ART-XTREME
Artist Joey Cocciardi’s process: Pack up, get lost in the woods and paint traditional landscapes with a modern twist.
If the X Games had a category for art, Joey Cocciardi would be a serious competitor. His work embodies the most exuberant traits of extreme sports: physical grit, a compulsion to conquer the organic obstacles of nature, some personal danger. For his ongoing “Point of Disorientation” series, he hikes into the wilderness carrying a steel box until he is actually lost. Then he fills the box with found branches and leaves, wraps it in metallic Spandex and documents the work with photos. As he finds his way back, he might take with him the nearby trail markers that would lead others to the site, remaking those into new pieces back in the studio.
It’s a unique bit of art-making, original and outrageous, and like extreme sports, heroic and narcissistic at the same time. But it’s a keen set-up for exploring our connections to the environment, the way we experience, interpret and impact it. You have to appreciate the effort, if not the collateral damage.
“The Sunday Painter,” his current show at Gildar Gallery, is less interventionist, although equally demanding and authentic. The work is, at its base, a series of large landscapes, not so far removed from the iconic variety of painting that defines Western art. Cocciardi paints in the “plein air” style of the genre’s masters, trekking deep into the Colorado mountains and using oils to capture the magnificent hills and valleys and the flora and fauna that inhabit it.
He doesn’t, it must be said, get there the easy way or render his scenes with the unaffected awe of, say, revered naturalists such as Thomas Cole or Albert Bierstadt. These paintings start in Cocciardi’s studio, where he covers a 3-foot-by-5-foot canvas in DayGlo bands of color, turning out abstract minglings of fluorescent greens, yellows, reds and blues.
Then he packages them up in wooden crates, straps them to his body and hikes to remote points in the woods. There, he uncrates, sets up easels and applies a black-and-white overlay depicting the surrounding scenery — bushes and blue skies, snow-capped peaks. The work is imprecise, expressionist and full of obvious brush strokes, although it’s representational enough that you get the picture.
Then, of course, he has to haul the final product, both precious and fragile, back to civilization without anything detrimental happening.
It takes a grand effort and that is made clear at Gildar. The works look hand-made and difficult. They are displayed with their crating intact along the sides and with the neon yellow straps that enabled their transportation still attached and dangling from the edges.
They simultaneously honor and question the tradition of Western landscape painting while putting it in art historical terms. Cocciardi leaves small, distinct fields of his original paintings visible in the foreground and while he covers the rest of his canvas with pastoral beauty, you can still see the brilliant colors underneath.
In this way, he draws a clear line from the figurative trends of the 1800s to the to more obscure ideas of modernism. There’s a bit of Frederic Church and Thomas Moran on view, but also Barnett Newman and Mark Rothko. Both old and new stake a claim on this land and hold firm.

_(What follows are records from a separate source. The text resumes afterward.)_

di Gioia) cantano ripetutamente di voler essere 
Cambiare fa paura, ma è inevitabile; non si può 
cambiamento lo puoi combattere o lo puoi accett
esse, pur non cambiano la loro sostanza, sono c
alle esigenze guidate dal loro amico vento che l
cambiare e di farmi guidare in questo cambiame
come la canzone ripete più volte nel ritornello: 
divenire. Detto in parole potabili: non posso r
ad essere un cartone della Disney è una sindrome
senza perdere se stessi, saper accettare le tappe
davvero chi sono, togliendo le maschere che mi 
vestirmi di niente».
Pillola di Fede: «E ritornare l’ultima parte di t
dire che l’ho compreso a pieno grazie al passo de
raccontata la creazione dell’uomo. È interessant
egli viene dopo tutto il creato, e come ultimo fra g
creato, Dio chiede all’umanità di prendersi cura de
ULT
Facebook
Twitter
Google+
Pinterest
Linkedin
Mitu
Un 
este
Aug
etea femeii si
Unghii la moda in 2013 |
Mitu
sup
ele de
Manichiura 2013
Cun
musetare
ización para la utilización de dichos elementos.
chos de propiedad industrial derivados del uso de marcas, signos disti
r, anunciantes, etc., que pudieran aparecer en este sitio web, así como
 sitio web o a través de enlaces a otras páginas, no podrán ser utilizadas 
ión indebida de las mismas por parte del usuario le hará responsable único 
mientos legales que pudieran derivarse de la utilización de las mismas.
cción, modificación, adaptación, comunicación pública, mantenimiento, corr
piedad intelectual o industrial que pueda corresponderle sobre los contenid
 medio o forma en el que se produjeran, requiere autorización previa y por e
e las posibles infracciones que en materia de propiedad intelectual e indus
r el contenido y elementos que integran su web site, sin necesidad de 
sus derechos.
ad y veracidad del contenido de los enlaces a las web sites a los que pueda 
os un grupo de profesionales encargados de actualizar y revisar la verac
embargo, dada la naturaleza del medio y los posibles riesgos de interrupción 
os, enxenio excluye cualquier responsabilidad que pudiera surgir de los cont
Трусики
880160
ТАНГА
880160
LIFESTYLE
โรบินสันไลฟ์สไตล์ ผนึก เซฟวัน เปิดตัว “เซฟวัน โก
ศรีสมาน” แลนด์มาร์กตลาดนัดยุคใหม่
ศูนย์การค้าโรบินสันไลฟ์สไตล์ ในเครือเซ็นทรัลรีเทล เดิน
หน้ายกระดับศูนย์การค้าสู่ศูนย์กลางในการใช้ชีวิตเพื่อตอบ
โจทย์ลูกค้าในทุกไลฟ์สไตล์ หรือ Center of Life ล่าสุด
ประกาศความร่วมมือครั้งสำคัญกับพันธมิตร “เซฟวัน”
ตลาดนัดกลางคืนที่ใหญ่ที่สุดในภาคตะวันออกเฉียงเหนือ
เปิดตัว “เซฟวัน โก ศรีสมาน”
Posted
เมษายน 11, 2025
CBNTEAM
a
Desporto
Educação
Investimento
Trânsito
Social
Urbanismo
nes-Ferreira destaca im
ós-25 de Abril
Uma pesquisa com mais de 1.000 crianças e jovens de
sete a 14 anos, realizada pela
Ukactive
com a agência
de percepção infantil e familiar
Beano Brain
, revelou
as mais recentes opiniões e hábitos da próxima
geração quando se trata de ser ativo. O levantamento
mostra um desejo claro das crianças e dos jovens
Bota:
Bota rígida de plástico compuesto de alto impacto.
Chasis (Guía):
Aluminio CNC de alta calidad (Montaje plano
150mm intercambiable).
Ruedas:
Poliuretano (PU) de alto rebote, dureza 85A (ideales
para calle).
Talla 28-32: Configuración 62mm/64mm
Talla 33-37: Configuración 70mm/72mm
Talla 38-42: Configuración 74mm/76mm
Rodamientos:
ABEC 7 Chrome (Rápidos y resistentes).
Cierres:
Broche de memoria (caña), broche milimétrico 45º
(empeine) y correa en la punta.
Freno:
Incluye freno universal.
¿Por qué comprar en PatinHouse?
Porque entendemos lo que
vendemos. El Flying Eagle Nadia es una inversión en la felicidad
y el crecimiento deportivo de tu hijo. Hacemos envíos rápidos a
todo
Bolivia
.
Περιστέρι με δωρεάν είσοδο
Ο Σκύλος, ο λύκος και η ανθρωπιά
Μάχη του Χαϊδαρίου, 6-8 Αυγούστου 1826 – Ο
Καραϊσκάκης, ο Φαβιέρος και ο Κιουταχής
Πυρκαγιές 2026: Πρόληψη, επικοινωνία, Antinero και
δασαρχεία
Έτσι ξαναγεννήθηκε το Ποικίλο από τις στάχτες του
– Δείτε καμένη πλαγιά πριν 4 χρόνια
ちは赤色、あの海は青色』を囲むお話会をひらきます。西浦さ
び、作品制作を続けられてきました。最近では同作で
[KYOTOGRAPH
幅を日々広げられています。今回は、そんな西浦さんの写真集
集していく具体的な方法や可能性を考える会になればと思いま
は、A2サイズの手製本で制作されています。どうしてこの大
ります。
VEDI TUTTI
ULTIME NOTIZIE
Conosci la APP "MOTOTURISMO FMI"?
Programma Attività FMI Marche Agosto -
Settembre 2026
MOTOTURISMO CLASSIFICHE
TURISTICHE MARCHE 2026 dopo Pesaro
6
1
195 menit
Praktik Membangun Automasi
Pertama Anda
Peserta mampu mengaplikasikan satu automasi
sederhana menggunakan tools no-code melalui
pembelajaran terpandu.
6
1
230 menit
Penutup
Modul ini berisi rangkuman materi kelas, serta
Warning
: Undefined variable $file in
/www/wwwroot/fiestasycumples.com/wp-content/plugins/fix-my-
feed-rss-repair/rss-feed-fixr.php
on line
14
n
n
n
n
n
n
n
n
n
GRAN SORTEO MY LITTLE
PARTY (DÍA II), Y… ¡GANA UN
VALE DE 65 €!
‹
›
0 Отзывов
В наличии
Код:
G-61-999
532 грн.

The success of this work is in that conflict. Cocciardi employs the past to make art that’s very much of its time and right at home in a Denver gallery that specializes in what’s current. There’s a nowness to it, underscored by the struggles the artist goes though creating it. This is an extreme age, and the painter — young enough to have earned his master’s from Cranbrook Academy of Art just three years ago — is a product of it.
Still, it is not naïve. Cocciardi avoids the didacticism so prevalent in the work of young artists who address the environment by letting viewers decide what his painting implies. Is it art about nature or art about art?
It would be easy to say both. It’s effective as landscape, and you can have it that way. Cocciardi employs his brush with honor; he’s able to make a lovely and dignified pine tree.
But it can’t escape its historical references, nor does it try to. Too much time has passed for us to see a godly charm in these vistas, the way painters did back in the day. We know how art has progressed, and we know the mountains of Colorado are not the pristine havens they once were. Even Cocciardi’s titles, all borrowed from the geological coordinates of their location (for example: “40°41’06.8”N 105°23’16.6”W” ), underscore how every square inch of land is, at least in some way, conquered.
If anything, these objects try too hard not to let you forget their lineage. The pools of DayGlo paint are more vibrant and obvious than they need to be. The works are meant to remain forever in their open crates with those neon straps flailing about, an unnecessary distraction that emphasizes process over the final product. They contain the carcasses of moths who got caught in their stickiness.
This work is obsessed with its own process and, in that way, full of the artist’s ego. Maybe that’s unavoidable when it takes so much trouble to produce.
Plus it goes with the territory. Those X-Gamers aren’t exactly known for their humility. It takes a large sense of self to attempt feats of skill that border on dangerous. We don’t mind that they’re hot-doggers because we understand that swagger is part of their essence. You couldn’t do a triple somersault on a snowboard — or walk into the woods until you are lost — without it.